Çaycı, elindeki çay tepsisini çevirirken, gözümde dünya dönüyor. Bir mevlevînin semâ’ında elektronlar, dünya, güneş, gezegenler, galaksiler ve kâinât dönüyor. İtme ve çekme kuvvetinin muazzam dengesinden başım dönüyor.
Sürûrları, hüzünler takip ederken, çerh-i felek dönüyor.
İnsanın bir günü bir gününe uymuyor. Kaderimiz bir daire çiziyor. Dünyayla yörüngemiz birleşiyor. Gündüzler ve geceler birbirine dönerken, kıyametimiz yaklaşıyor.
“Leylî yâr”lar bir libas gibi bizi örterken, gün oluyor kıyâmetimiz olup kusurlarımızı ortalığa döküyor.
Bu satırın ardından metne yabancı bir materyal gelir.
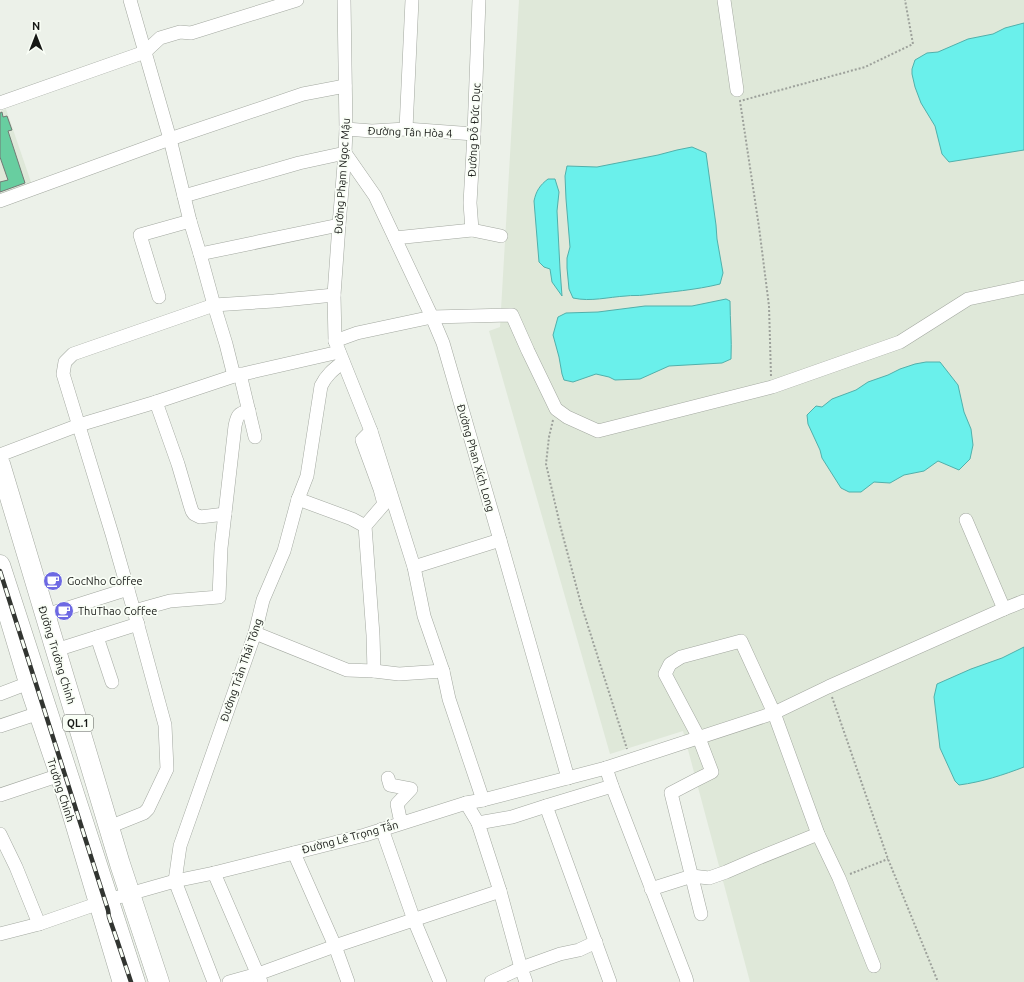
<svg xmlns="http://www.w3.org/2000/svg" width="1024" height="982" font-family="Ubuntu,sans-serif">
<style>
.built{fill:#dfe8d9}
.water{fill:#6af0eb;stroke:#51b0ab}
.building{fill:#68cea0;stroke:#717974}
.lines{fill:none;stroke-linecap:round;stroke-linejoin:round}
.minor-casing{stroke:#a3a8a0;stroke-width:14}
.highway-casing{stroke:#a3a8a0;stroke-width:21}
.path{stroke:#9da19b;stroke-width:2;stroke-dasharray:2 2;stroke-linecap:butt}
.minor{stroke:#fff;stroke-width:13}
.highway{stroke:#fff;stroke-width:20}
.rail-casing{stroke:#323531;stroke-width:4.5}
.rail{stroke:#f9fef6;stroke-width:3;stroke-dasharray:9;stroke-linecap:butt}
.labels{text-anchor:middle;stroke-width:3.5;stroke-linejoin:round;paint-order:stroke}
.shield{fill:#f9fef6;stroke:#5b5e59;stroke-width:1}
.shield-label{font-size:10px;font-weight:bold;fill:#171916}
.street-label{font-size:11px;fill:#171916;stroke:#f9fef6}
.poi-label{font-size:11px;fill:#171916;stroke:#f9fef6;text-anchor:start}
</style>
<rect width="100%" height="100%" fill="#ecf1e9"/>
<!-- built -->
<g class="built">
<polygon points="519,0 1024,0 1024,982 750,982 683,731 610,754 489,331 500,327"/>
<polygon points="6,109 33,188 0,199 0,111"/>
</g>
<!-- water -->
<g class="water">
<polygon points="1024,23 1024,150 949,162 942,154 935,126 921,103 915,87 912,74 912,69 915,60 927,53 938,52 968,39 993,34 1005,28"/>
<path d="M 692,147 L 706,153 L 716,225 L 717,239 L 723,273 L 720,284 C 696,290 669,292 644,295 C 638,296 632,295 626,296 C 608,297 591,302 573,298 L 569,289 L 567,268 L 567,258 L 570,247 L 566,199 L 565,176 L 567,166 L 597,167 L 658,155 L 677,150 Z"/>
<path d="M 548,179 L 555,179 L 559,192 L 557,211 L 560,269 L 562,296 L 552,282 L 550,269 L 544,267 L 539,262 L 534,201 C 536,191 540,185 548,179 Z"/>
<path d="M 726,299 L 730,301 C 730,320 732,340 731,359 L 722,363 L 669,366 L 640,379 L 615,380 L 609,377 L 596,374 L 573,382 L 564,380 L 562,374 L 559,357 L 553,335 L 558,317 L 566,313 L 598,312 L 645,306 L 692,306 Z"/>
<polygon points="926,362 940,362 958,385 964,412 971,429 973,445 970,459 959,470 938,461 924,471 904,475 890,483 874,482 861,492 849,492 841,488 822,458 820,450 808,424 807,415 816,406 822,407 832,399 856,390 868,382 888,375 900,369 915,364"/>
<path d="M 1024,647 L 1024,767 C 1003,775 982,782 959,785 L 955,781 L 940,748 L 934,697 L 937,684 L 971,669 L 1002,658 Z"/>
</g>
<!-- building -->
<polygon class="building" points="2,112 3,117 7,116 12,130 8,131 25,183 0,192 0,182 8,180 0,157 0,113"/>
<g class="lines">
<!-- minor casing -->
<g class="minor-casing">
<g id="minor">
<polyline points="130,0 170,139 190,221 200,254 214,305 226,344 234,376"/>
<polyline points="344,0 346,129 345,153 339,225 334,295 335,341 371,431 414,567 424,616 443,671 449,699 483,800"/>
<polyline points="479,0 474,134 470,203 472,230 501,236"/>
<polyline points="724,0 737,90"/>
<polyline points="0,103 145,52 160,38 180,32 191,33 297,0"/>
<polyline points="346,129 372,131 406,129 474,134"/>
<polyline points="406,129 412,0"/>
<polyline points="345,153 375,196 432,317 443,343 500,540 568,778"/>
<polyline points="184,196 299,163 345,153"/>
<polyline points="0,201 170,139 303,94 345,86"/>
<polyline points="395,238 472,230"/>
<polyline points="200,254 339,225"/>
<polyline points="159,297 140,235 190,221"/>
<polyline points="335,341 357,333 432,317 512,315 528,351 556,409 567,417 598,431 772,387 900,342 968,299 1024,287"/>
<polyline points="240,374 255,437"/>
<polyline points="156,402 178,464 190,505 192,511 194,514 200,517 225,514"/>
<polyline points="371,431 362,440 380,489 384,504 365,526 373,635 374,671"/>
<polyline points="0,455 79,425 156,402 234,376 339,352"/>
<polyline points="298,499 352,519 365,526"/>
<polyline points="966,520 1004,609"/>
<polyline points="414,567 500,540"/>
<polyline points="0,598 29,695 64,798 119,982"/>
<path d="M 134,611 L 170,601 L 219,597 L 221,548 L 235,426 C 237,416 238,413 249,411"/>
<polyline points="46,615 128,589"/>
<polyline points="255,633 347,670 374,671 399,674 443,671"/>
<polyline points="97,637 112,682"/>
<polyline points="56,650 138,624"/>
<polyline points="0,694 26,684"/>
<polyline points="0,726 36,714"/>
<polyline points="606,768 612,786 686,978 687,982"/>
<polyline points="388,778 390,785 411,789 397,804 401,823"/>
<polyline points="0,795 57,776"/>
<polyline points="466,803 478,823 500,891 521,968 526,982"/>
<polyline points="546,806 610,982"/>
<polyline points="478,823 512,817 546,806 612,786"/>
<polyline points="109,827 144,813 148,809 167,769 165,725 134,611 112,534 63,374 65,362 73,354 214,305 274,301 334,295"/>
<polyline points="382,829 414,920 440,982"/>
<polyline points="0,834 16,867 39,924"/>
<polyline points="294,853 335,946 348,982"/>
<polyline points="214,873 261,982"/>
<polyline points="651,889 692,876 709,878 726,872 756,859 818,834"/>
<polyline points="701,914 671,793 694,781 712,772 699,738 665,674 670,664 681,657 741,641 774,713 818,834 839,878 874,966"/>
<polyline points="0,934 39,924 108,900 175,881 214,873 365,835 466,803 483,800 606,768 774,713 828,687 1004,609 1024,601"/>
<path d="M 214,982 L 175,881 L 180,846 L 255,633 L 263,600 L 284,551 L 298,499 L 307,476 L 321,386 C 326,375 334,369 343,362"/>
<polyline points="229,982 258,974 335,946 500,891"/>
<polyline points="491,982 521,968 560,954 579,950 596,942"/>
</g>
</g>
<!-- highway casing -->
<g class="highway-casing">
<g id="highway">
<polyline points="0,464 120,864 159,982"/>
<polyline points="0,565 135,982"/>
</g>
</g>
<!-- path -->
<g class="path">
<polyline points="771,376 769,306 759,227 740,101 865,67 913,44 905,0"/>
<polyline points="553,420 549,437 546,464 560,525 581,604 627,749"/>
<polyline points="832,697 888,859 938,982"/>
<polyline points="850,874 888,859"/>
</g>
<!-- minor -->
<use href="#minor" class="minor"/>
<!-- highway -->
<use href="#highway" class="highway"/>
<!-- rail casing -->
<g class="rail-casing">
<polyline id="rail" points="0,571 108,910 109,917 118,943 131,982"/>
</g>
<!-- rail -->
<use href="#rail" class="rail"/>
</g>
<!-- icons -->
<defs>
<g id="cafe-disc" transform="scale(1)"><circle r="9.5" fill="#6d69e3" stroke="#f9fef6"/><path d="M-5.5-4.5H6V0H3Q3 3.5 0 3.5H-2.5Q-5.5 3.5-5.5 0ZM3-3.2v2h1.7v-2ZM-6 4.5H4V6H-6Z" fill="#fff"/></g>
</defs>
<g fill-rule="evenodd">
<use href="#cafe-disc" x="53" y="581"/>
<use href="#cafe-disc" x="64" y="611"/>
</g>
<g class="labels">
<!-- shield labels -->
<rect class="shield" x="63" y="715" width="30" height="16" rx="3"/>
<g class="shield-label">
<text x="78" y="727">QL.1</text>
</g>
<!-- street labels -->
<g class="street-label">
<text transform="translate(474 130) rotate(-87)" y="4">Đường Đỗ Đức Dục</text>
<text transform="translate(410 132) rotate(2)" y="4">Đường Tân Hòa 4</text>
<text transform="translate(342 176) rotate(-86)" y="4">Đường Phạm Ngọc Mậu</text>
<text transform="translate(476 458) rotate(74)" y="4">Đường Phan Xích Long</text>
<text transform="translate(57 655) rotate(73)" y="4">Đường Trường Chinh</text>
<text transform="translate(241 670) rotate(-71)" y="4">Đường Trần Thái Tông</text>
<text transform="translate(61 790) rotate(72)" y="4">Trường Chinh</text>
<text transform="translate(350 837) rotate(-15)" y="4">Đường Lê Trọng Tấn</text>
</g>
<!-- poi labels -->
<g class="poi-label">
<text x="67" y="585">GocNho Coffee</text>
<text x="78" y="615">ThuThao Coffee</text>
</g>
</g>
<!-- north arrow -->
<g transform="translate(36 36)" stroke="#f9fef6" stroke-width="3" paint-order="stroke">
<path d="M0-3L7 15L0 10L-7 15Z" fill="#171916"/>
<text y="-6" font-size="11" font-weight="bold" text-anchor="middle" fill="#171916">N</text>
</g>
</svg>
Düşman nefsimiz, en candan dostumuz olabiliyor.
İnsanın toprağına otuz dokuz yıl hüzün, bir yıl sürûr yağmurları yağmış. Bundanmış; insanın gözyaşı çok, mutluluğu azmış.
Hep bundanmış; senelerin özlemi, bir tek âna sığarmış. Zorluklardan sonra hep kolaylık varmış. Ölümden sonra hayat, zindandan sonra sultanlık, sürgünden sonra saltanat, haraplıktan sonra ihyâ olmak hep aynı sırrı taşırmış. Süleyman -aleyhisselâm-, Yusuf -aleyhisselâm-, Mûsâ -aleyhisselâm-, Üzeyir -aleyhisselâm-daki sır da; «âşk»mış…
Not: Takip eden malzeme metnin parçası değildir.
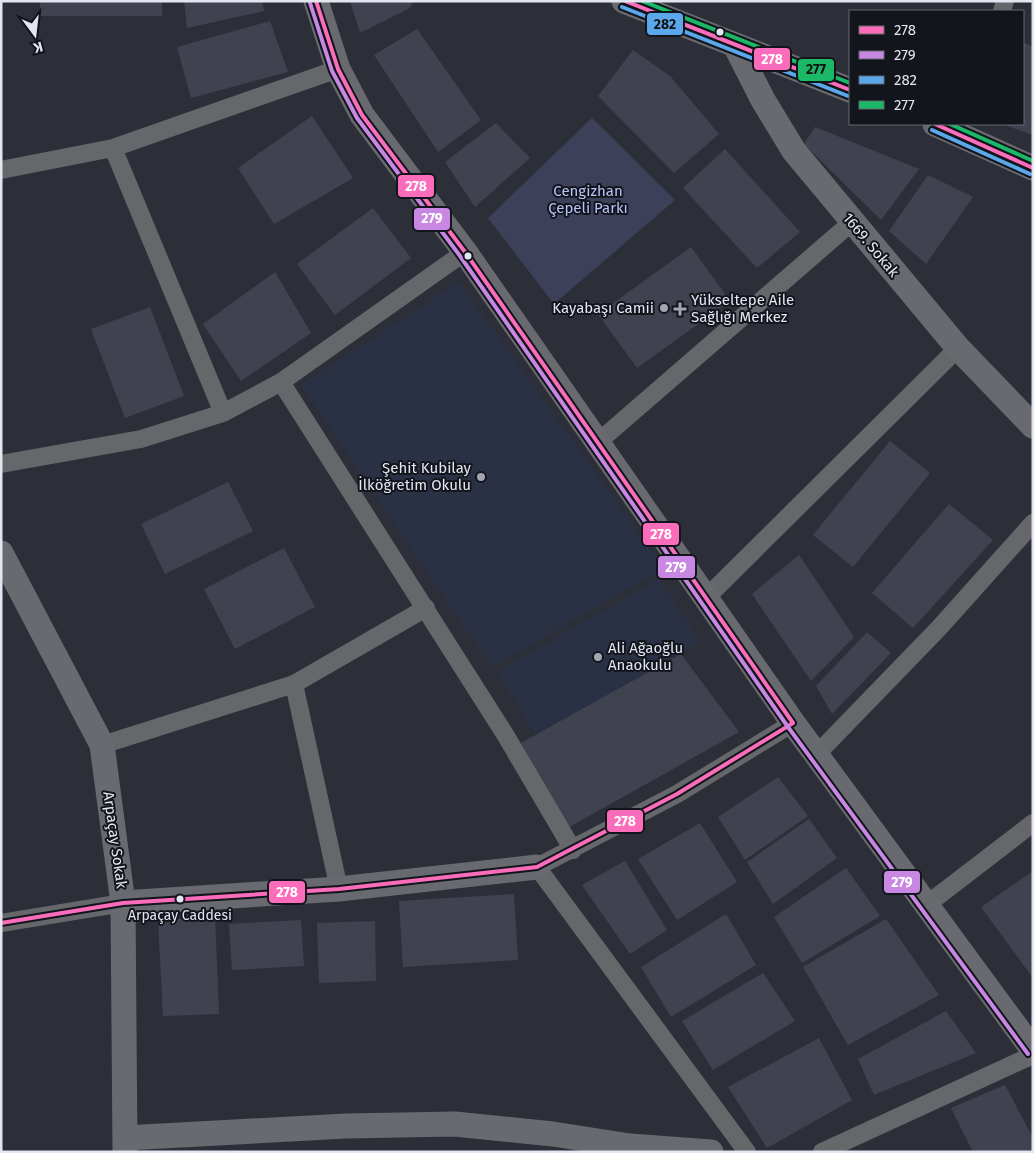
<svg xmlns="http://www.w3.org/2000/svg" width="1034" height="1153" viewBox="0 0 1034 1153" font-family="'Fira Sans',sans-serif">
<style>
.built{fill:#2b3145}
.green{fill:#3c4159}
.building{fill:#40434f}
.lines{fill:none;stroke-linecap:round;stroke-linejoin:round}
.street{stroke:#66676b;stroke-width:18}
.secondary{stroke:#686a6f;stroke-width:25}
.bus-1-casing{stroke:#13151c;stroke-width:8}
.bus-2-casing{stroke:#13151c;stroke-width:8}
.bus-3-casing{stroke:#13151c;stroke-width:8}
.bus-4-casing{stroke:#13151c;stroke-width:8}
.bus-1{stroke:#fb6dba;stroke-width:4}
.bus-2{stroke:#c787e3;stroke-width:4}
.bus-3{stroke:#5aa8eb;stroke-width:4}
.bus-4{stroke:#1ab867;stroke-width:4}
.bus-dot{fill:#e3e6f1;stroke:#13151c;stroke-width:2}
.poi-dot{fill:#a3a6b0;stroke:#13151c;stroke-width:2}
.labels{text-anchor:middle;stroke-width:4;stroke-linejoin:round;paint-order:stroke}
.bus-label{font-size:14px;fill:#e3e6f1;stroke:#13151c}
.park-label{font-size:15px;fill:#b6c4fb;stroke:#13151c}
.street-label{font-size:15px;fill:#e3e6f1;stroke:#13151c}
.poi-label{font-size:15px;fill:#e3e6f1;stroke:#13151c;text-anchor:start}
.line-badge{stroke:#13151c;stroke-width:2}
.badge-label{font-size:14px;text-anchor:middle;font-weight:bold;fill:#fff}
.pale-badge-label{font-size:14px;text-anchor:middle;font-weight:bold;fill:#111}
</style>
<rect width="100%" height="100%" fill="#2d2f38"/>
<path class="built" d="M459,282L664,568L492,667L301,385Z
M659,579L701,642L536,736L497,672Z"/>
<path class="green" d="M592,118L675,200L554,304L488,218Z"/>
<path class="building" d="M40,1H162V16H40Z
M184,1H262L264,11L187,28Z
M350,1H413L410,8L360,33Z
M270,21L288,72L191,98L177,47Z
M417,29L481,120L438,152L374,55Z
M1023,42L1033,47V135L1002,124H1023Z
M633,50L670,76L719,134L674,173L598,96Z
M312,116L353,178L274,224L238,168Z
M496,123L530,158L475,207L445,162Z
M815,127L919,169L881,220L804,144Z
M725,149L800,232L757,268L683,188Z
M928,175L973,197L926,264L889,231Z
M373,208L411,258L335,315L297,264Z
M691,247L730,301L637,368L598,314Z
M275,272L311,333L241,381L203,324Z
M150,307L184,396L125,418L91,329Z
M890,441L930,473L853,567L813,535Z
M228,482L253,531L165,574L141,524Z
M949,504L993,540L913,628L872,593Z
M284,548L315,607L235,649L204,589Z
M799,555L854,637L811,681L752,594Z
M867,632L891,653L832,714L816,686Z
M681,654L739,732L564,830L521,743Z
M778,777L808,816L745,860L718,817Z
M809,819L837,858L773,904L747,862Z
M700,823L737,882L677,920L638,859Z
M625,861L667,930L630,954L582,885Z
M846,868L880,916L802,963L774,917Z
M1033,871V978L981,907Z
M514,894L518,960L403,967L399,901Z
M726,914L756,965L671,1017L641,967Z
M215,917L219,1014L163,1016L158,920Z
M886,919L939,995L848,1045L803,967Z
M301,920L304,966L232,970L229,924Z
M375,921L376,981L319,983L317,923Z
M763,973L795,1021L713,1070L682,1021Z
M946,1011L976,1053L874,1095L858,1059Z
M819,1038L852,1100L767,1148L728,1087Z
M1005,1085L1033,1138V1152H973L951,1108Z"/>
<g class="lines">
<path class="street" d="M1002,11L1005,1
M113,148L223,413
M1,170L113,148L338,69
M281,382L506,736L573,850
M597,443L852,222
M1,464L141,439L223,413L281,382L465,252
M706,598L958,348
M294,684L339,889
M102,745L294,684L426,608
M816,755L939,628L1033,523
M925,906L1033,823
M1,923L123,903
M747,1152L537,867L677,794L793,723
M822,1152L1033,1055"/>
<path class="secondary" d="M316,1L338,69L362,115L465,252L793,723L1033,1050
M624,1L850,90
M735,45L763,100L794,151L958,348L1033,426
M935,124L1033,168
M1,553L102,745L123,903L125,1152
M123,903L339,889L537,867
M125,1138L346,1126L455,1124L553,1134L630,1146L711,1152"/>
<g class="bus-1-casing">
<path id="bus-1" d="M625,1L850,90
M935,124L1033,168
M1,923L123,903L339,889L537,867L677,794L793,723L465,252L362,115L338,69L316,1"/>
</g>
<g class="bus-2-casing">
<path id="bus-2" d="M310,3L332,71L357,118L460,256L788,727L1028,1054"/>
</g>
<g class="bus-3-casing">
<path id="bus-3" d="M622,7L848,96
M932,130L1030,174"/>
</g>
<g class="bus-4-casing">
<path id="bus-4" d="M642,1L850,83
M950,124L1033,161"/>
</g>
<use href="#bus-1" class="bus-1"/>
<use href="#bus-2" class="bus-2"/>
<use href="#bus-3" class="bus-3"/>
<use href="#bus-4" class="bus-4"/>
</g>
<g class="bus-dot">
<circle cx="720" cy="32" r="4.5"/>
<circle cx="468" cy="256" r="4.5"/>
<circle cx="180" cy="899" r="4.5"/>
</g>
<g class="poi-dot">
<circle cx="664" cy="308" r="5"/>
<path d="M677.5 301.5h5v5h5v5h-5v5h-5v-5h-5v-5h5z"/>
<circle cx="481" cy="477" r="5"/>
<circle cx="598" cy="657" r="5"/>
</g>
<g class="labels">
<g class="bus-label">
<text x="180" y="920">Arpaçay Caddesi</text>
</g>
<g class="park-label">
<text x="588" y="196">Cengizhan<tspan x="588" dy="17">Çepeli Parkı</tspan></text>
</g>
<g class="street-label">
<text transform="translate(871 245) rotate(50)" y="5">1669. Sokak</text>
<text transform="translate(115 840) rotate(82)" y="5">Arpaçay Sokak</text>
</g>
<g class="poi-label">
<text x="691" y="305">Yükseltepe Aile<tspan x="691" dy="17">Sağlığı Merkez</tspan></text>
<text x="654" y="313" text-anchor="end">Kayabaşı Camii</text>
<text x="471" y="473" text-anchor="end">Şehit Kubilay<tspan x="471" dy="17">İlköğretim Okulu</tspan></text>
<text x="608" y="653">Ali Ağaoğlu<tspan x="608" dy="17">Anaokulu</tspan></text>
</g>
</g>
<g class="line-badge">
<rect x="646" y="12" width="38" height="24" rx="5" fill="#5aa8eb"/>
<rect x="753" y="47" width="38" height="24" rx="5" fill="#fb6dba"/>
<rect x="797" y="58" width="38" height="24" rx="5" fill="#1ab867"/>
<rect x="397" y="174" width="38" height="24" rx="5" fill="#fb6dba"/>
<rect x="413" y="207" width="38" height="24" rx="5" fill="#c787e3"/>
<rect x="642" y="522" width="38" height="24" rx="5" fill="#fb6dba"/>
<rect x="657" y="555" width="39" height="24" rx="5" fill="#c787e3"/>
<rect x="606" y="809" width="38" height="24" rx="5" fill="#fb6dba"/>
<rect x="883" y="870" width="38" height="24" rx="5" fill="#c787e3"/>
<rect x="268" y="880" width="38" height="24" rx="5" fill="#fb6dba"/>
</g>
<g class="badge-label">
<text x="772" y="64">278</text>
<text x="416" y="191">278</text>
<text x="432" y="223">279</text>
<text x="661" y="539">278</text>
<text x="676" y="572">279</text>
<text x="625" y="826">278</text>
<text x="902" y="887">279</text>
<text x="287" y="897">278</text>
</g>
<g class="pale-badge-label">
<text x="665" y="29">282</text>
<text x="816" y="74">277</text>
</g>
<rect width="1034" height="1153" fill="none" stroke="#e3e6f1" stroke-width="5"/>
<rect x="849" y="10" width="175" height="115" fill="#13151c" stroke="#666971"/>
<rect x="859" y="26" width="25" height="8" fill="#fb6dba" stroke="#666971"/>
<text x="894" y="35" font-size="15" fill="#e3e6f1">278</text>
<rect x="859" y="51" width="25" height="8" fill="#c787e3" stroke="#666971"/>
<text x="894" y="60" font-size="15" fill="#e3e6f1">279</text>
<rect x="859" y="76" width="25" height="8" fill="#5aa8eb" stroke="#666971"/>
<text x="894" y="85" font-size="15" fill="#e3e6f1">282</text>
<rect x="859" y="101" width="25" height="8" fill="#1ab867" stroke="#666971"/>
<text x="894" y="110" font-size="15" fill="#e3e6f1">277</text>
<g transform="translate(35 35) rotate(165)" stroke="#13151c" stroke-width="4" paint-order="stroke">
<path d="M0-4L9 19L0 12L-9 19Z" fill="#e3e6f1"/>
<text y="-8" font-size="14" font-weight="bold" text-anchor="middle" fill="#e3e6f1">K</text>
</g>
</svg>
Rabbimiz, bir daire çiziyor kaderimize, giderek «O’nu bulalım» diye, uzaklaşırken yaklaşalım, sonda «O’na kavuşalım» diye…
Direncimiz, mesafeyi arttırıyor, hicranlı geceleri, uzatıyor. Ondan asıl merkezimizden uzak düşürüyor bizi. Halbuki bir meczup olsak, bir tek O’nun çekimine kapılan, O’nda yok olacağız, nihâyet aslımızı bulacağız.
“– Her şey aslına rûcu eder (döner).” derler.
Nûr, nûra karışır, zulmet zulmete… Aslı nûr olanlar, dünyadaki imtihanlarla sonunda, «Nûr»a dönerler. Aslı zulmet olanlar ise; isyanları arttıkça nâra dönerler. Cennet nûrdur. Ona ancak nûr olanlar girebilir. Bundandır cehennemde yanmak... Zirâ, ateş iledir arınmak…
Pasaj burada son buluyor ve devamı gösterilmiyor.